Dude you have no idea how it works. And worse is that you have no idea that you have no idea. And it gets even worse when you dismiss everything with your quote. And EVEN worse is that you attack people when they say that's now how it works. Ok that's enough for me. Ciao.

[–] TheDemonBuer@lemmy.world 0 points 1 week ago

I didn't mean to imply that I think what I'm suggesting is possible in the current system. I should have made that more clear. That's my fault. I understand that what I'm talking about would require significant systemic changes. To you, that might essentially make it impossible, but I don't think that's necessarily true. People made the existing system, there's no reason why people couldn't make a different system.

[–] aaron@infosec.pub 6 points 1 week ago* (last edited 1 week ago)

The relevant context is first Bretton Woods, then Nixon abandoning the gold standard, and the petrodollar arrangement.

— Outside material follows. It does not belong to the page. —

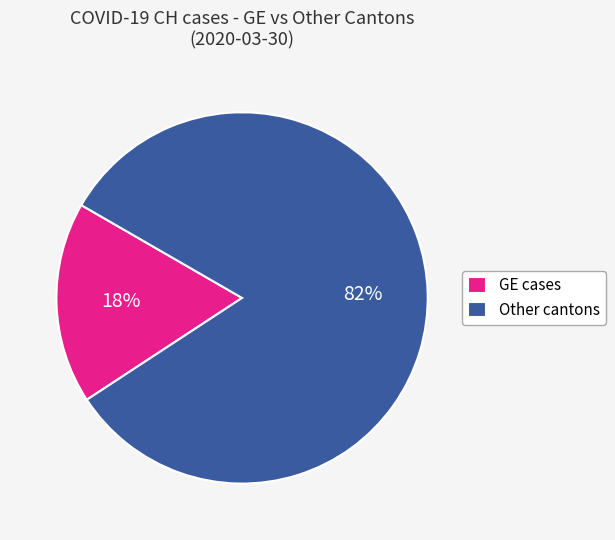

Count the number of slices in the pie.

2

Clearly the US dollar needed, and needs, international acceptance if it is to be global reserve currency. This is changing of course, and perhaps the US could abandon the late 20th century economic order entirely in one move as you suggest (more than they already are), but good luck buying stuff from other countries with dollars in that circumstance. What is North Korea's currency worth these days?

[–] Pyr_Pressure@lemmy.ca 2 points 1 week ago (2 children)

One thing I don't understand about inflation is why printing money increases it but borrowing money doesn't.

Either way you all of a sudden have $200 million dollars to spend, why does inflation care if that came from another country? The money is still the same, being spent the same, etc.

Eventually it needs to be paid back but that's not for a very long time so wouldn't inflation happen between now and then anyways?

[–] SoleInvictus@lemmy.blahaj.zone 2 points 1 week ago* (last edited 1 week ago)

Let's pretend there are only $100 in our imaginary economy which buys and sells a limited supply of 100 bricks at $1/brick. You ask to borrow $50 to buy 50 bricks, so a lender loans you $50, to be repaid with 10% interest. You work and are paid from the other $50 owned by others. Eventually, you pay back $55 (due to interest). There's still only $100 in the economy throughout this exercise, just the relative proportions owned by people change.

Alternately, the government prints that $50 and gives it to you (this is a gross oversimplification of quantitative easing). Now there are $150 in the system. The brick sellers know the government has done this and that you have more money, so they bump up their prices to $1.50 simply because they want the most money possible. $1 now buys less, 33.3% less.

[–] someguy3@lemmy.world 1 points 1 week ago

Spending by 1) borrowing or 2) by increasing the money supply are VERY different things.